Discourse, Syntax, and Prosody: The Brain Reveals an Immediate Interaction

Roel Kerkhofs1, Wietske Vonk1,2, Herbert Schriefers1 and Dorothee J. Chwilla1

1 Radboud University Nijmegen, 2 Max Planck Institute for Psycholinguistics, Nijmegen, Netherlands

Reprint requests should be sent to Wietske Vonk, P. O. Box 310, NL-6500 AH Nijmegen, the Netherlands, or via e-mail: vonk{at}mpi.nl.

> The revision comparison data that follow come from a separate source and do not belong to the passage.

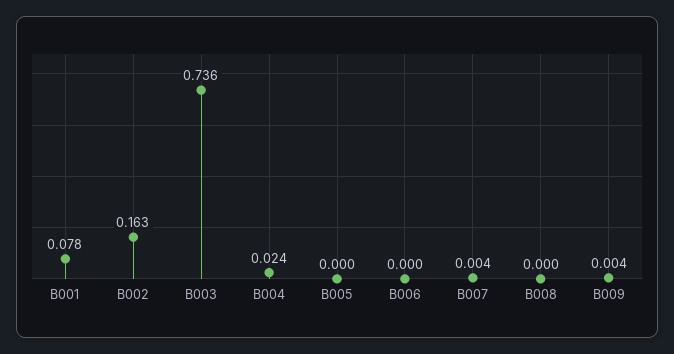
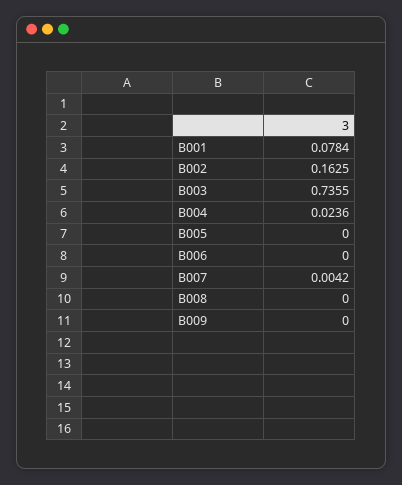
  {
    "B001": 0.0784,
    "B002": 0.1625,
    "B003": 0.7355,
    "B004": 0.0236,
    "B005": 0,
    "B006": 0,
    "B007": 0.0042,
    "B008": 0,
-   "B009": 0.004
+   "B009": 0
  }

Speech is structured into parts by syntactic and prosodic breaks. In locally syntactic ambiguous sentences, the detection of a syntactic break necessarily follows detection of a corresponding prosodic break, making an investigation of the immediate interplay of syntactic and prosodic information impossible when studying sentences in isolation. This problem can be solved, however, by embedding sentences in a discourse context that induces the expectation of either the presence or the absence of a syntactic break right at a prosodic break. Event-related potentials (ERPs) were compared to acoustically identical sentences in these different contexts. We found in two experiments that the closure positive shift, an ERP component known to be elicited by prosodic breaks, was reduced in size when a prosodic break was aligned with a syntactic break. These results establish that the brain matches prosodic information against syntactic information immediately.